E non solamente questo spunto crociano sembrerà essere prezioso ancora oggi, allorché si pensi alla fortuna che hanno avuto anche nel Novecento il riduzionismo biologico, il fondamentalismo sociobiologico, le pseudo-teorie razzistiche, ed in generale l’uso improprio delle teorie della natura, ed in particolare del darwinismo, per giustificare ora il capitalismo liberistico, ora il socialismo egualitario. Karl Popper, nel Novecento, in reazione alle iperboli del positivismo e contro le scuole del neopositivismo, riporta anche egli la scienza nei propri ranghi a partire da una prospettiva di riflessione interna alla scienza medesima. Egli rivendica il carattere metodologico della scienza moderna, che essa racchiude come proprio nucleo originale sin dal suo battesimo con Galileo Galilei. La scienza è metodo di investigazione e non sistema. Essa è uno strumento di approssimazione della realtà, di interpretazione del mondo, ma non è la realtà stessa. Nella Miseria dello storicismo Popper criticherà il determinismo meccanicistico e la sua presunta “scientificità” sul piano storico e, più in generale, sosterrà che il determinismo e il materialismo delle scienze vanno interpretati in un’ottica metodologica, procedurale, ma non rinviano affatto ad una metafisica materialistica e deterministica.
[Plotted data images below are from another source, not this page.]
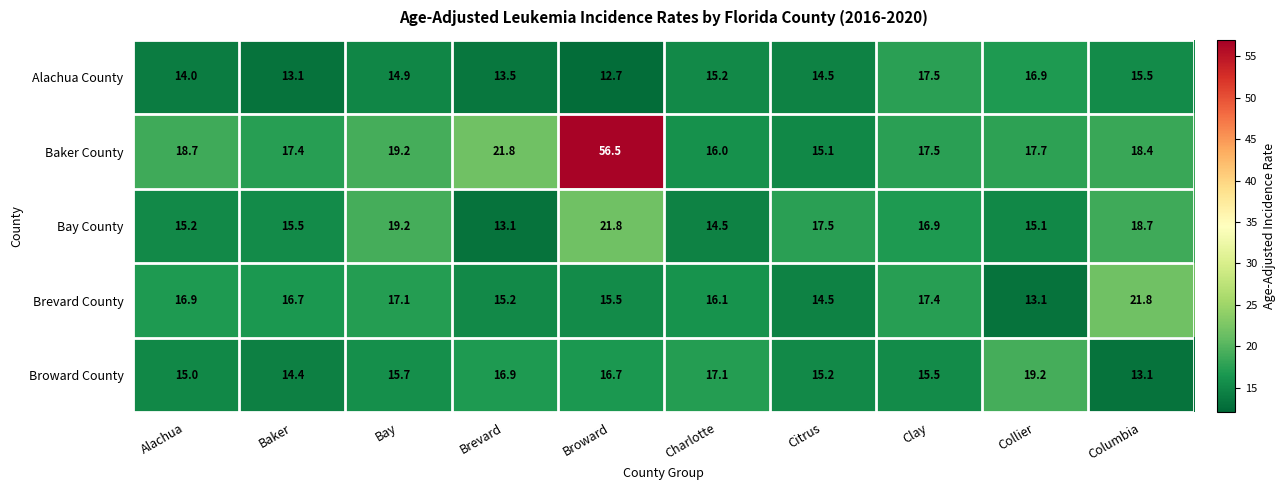

Which label corresponds to the largest value in the chart?

Broward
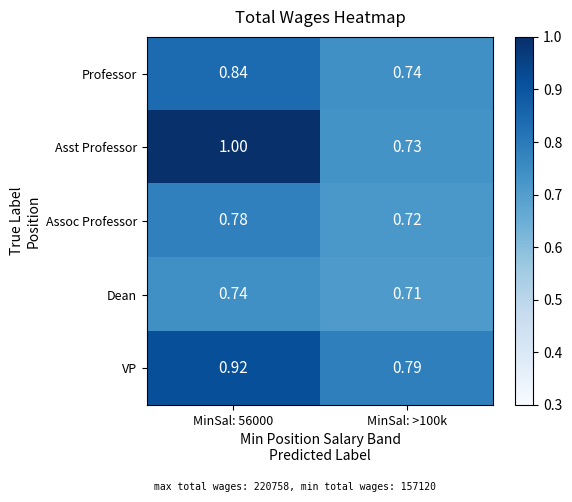

Which series has the largest range (max minus min)?

Asst Professor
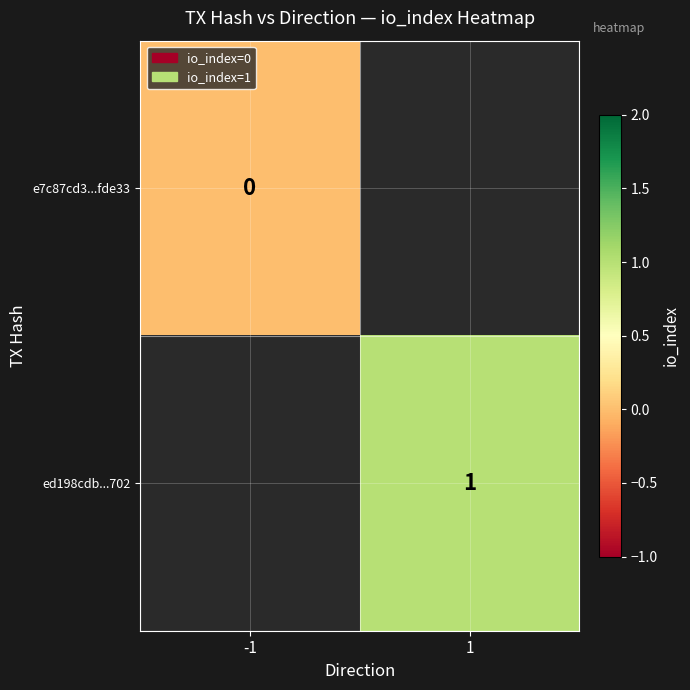

Is it true that ed198cdb...702 equals 0 at 1?

False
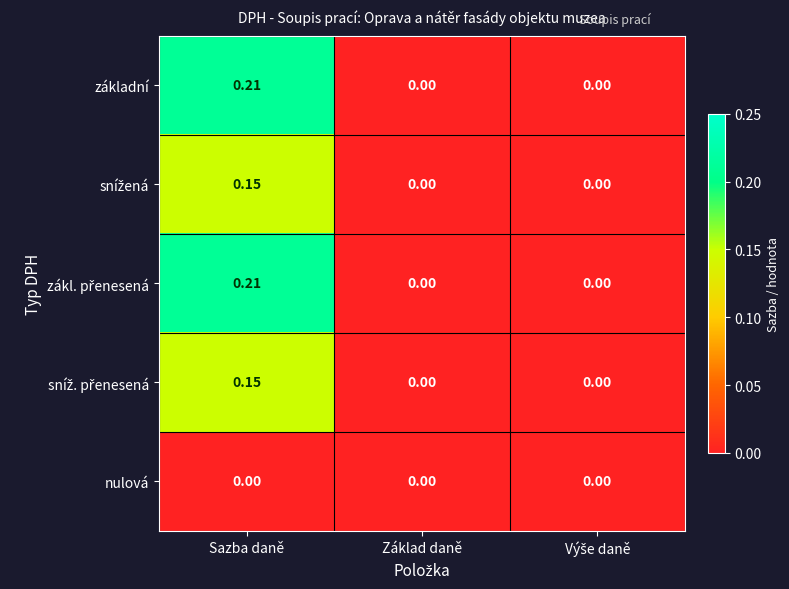

At which category does the chart reach its peak across all series?

Sazba daně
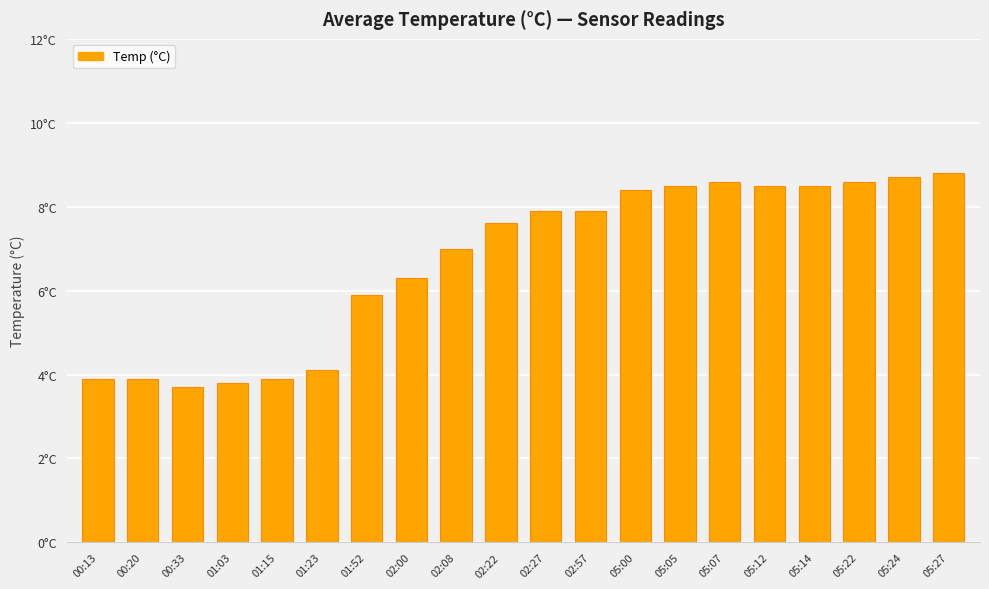

How many data points does each series have?

20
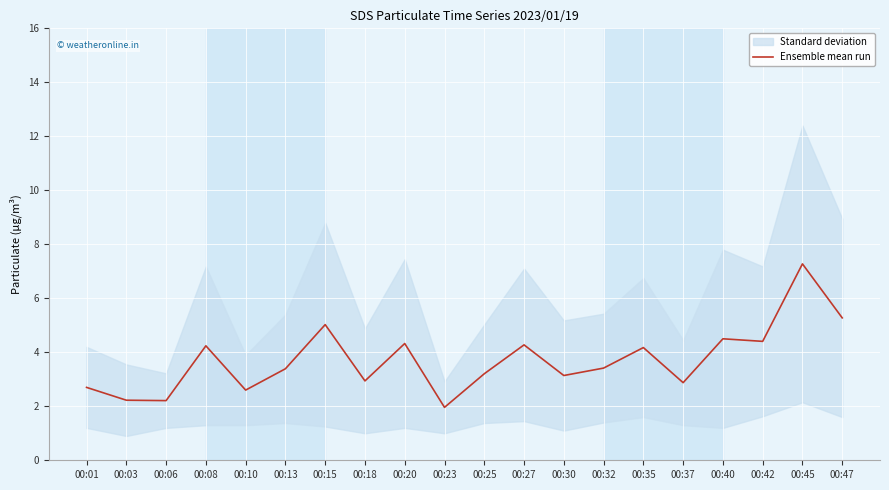

The chart shows a value of 5.3 at 00:47. True or false?

True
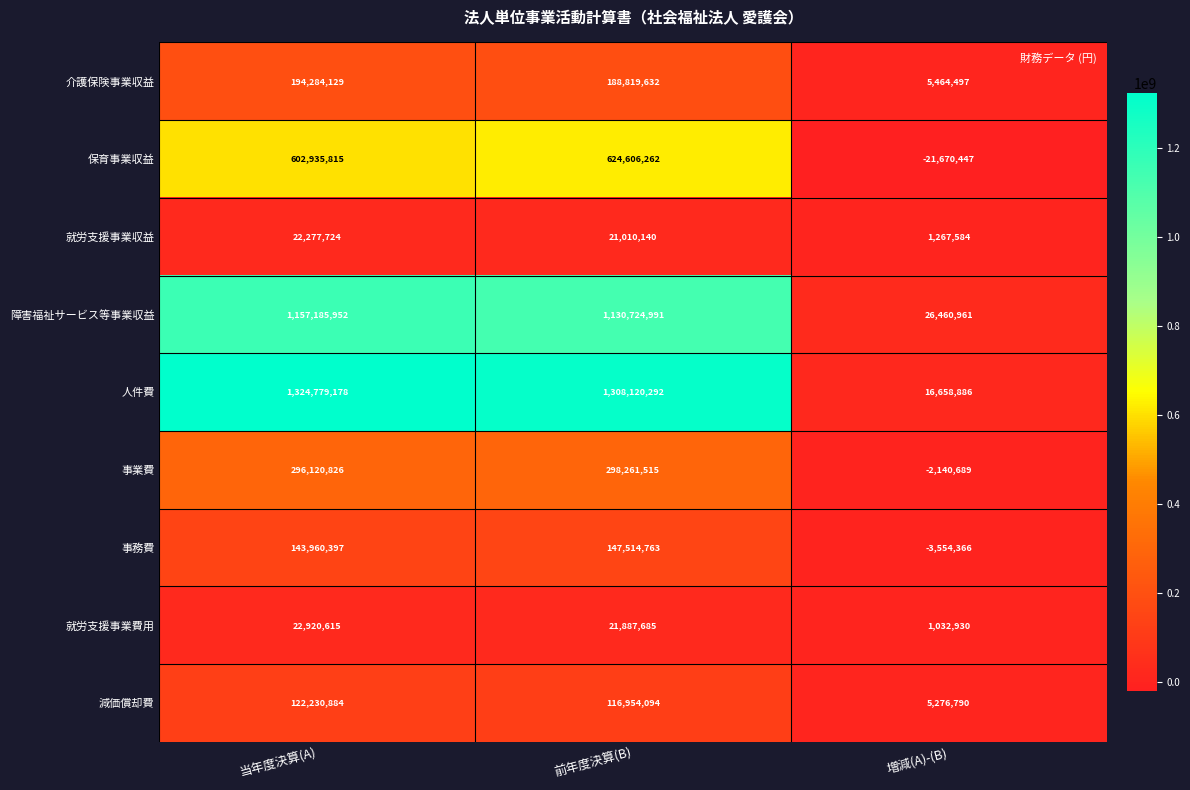

What is the difference between the highest and lowest values at 当年度決算(A)?

1302501454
Nella prospettiva che si è voluta qui soltanto delineare, quella dell’anello mancante in realtà è solo una delle questioni che rimangono perennemente aperte per il fatto di costituire non già dei problemi insolubili, ma dei problemi mal posti, almeno a nostro avviso. Così, per esempio, si pensi agli interminabili dibattiti e congressi sul rapporto tra mente e cervello che vedono scervellarsi neuroscienziati e filosofi della mente, o quelli sulle origini dell’Universo e i mai sopiti interrogativi sull’esistenza o meno di un motore immobile, di un’intelligenza o di uno spenceriano Inconoscibile di là della nuda roccia dei pianeti galleggianti nei vacui spazi siderali. Problemi la cui soluzione sta in gran parte nel mettere in ordine le carte, nel ripensare cioè correttamente da una parte a quei rapporti tra cultura e natura, mondo dell’uomo e scienze fisiche, e dall’altra al ruolo, alla funzione e ai fondamenti della scienza stessa. La scienza indaga la natura o la materia, le leggi che essa inferisce non sono applicabili a tutto l’uomo, alla storia, alla cultura, alla società, e non per forza esse confliggono con le religioni, la metafisica, l’apertura alla trascendenza, riguardando queste altri lati dell’uomo e della sua libertà. Contro la scienza che vedeva già imporsi come “nuovo assoluto”, l’antievoluzionista Antonio Stoppani, in una pagina suggestiva di fine Ottocento, scriveva che vi sono regioni dove “non può penetrare lo scalpello, né farsi sentire l’azione dell’acido o della pila”.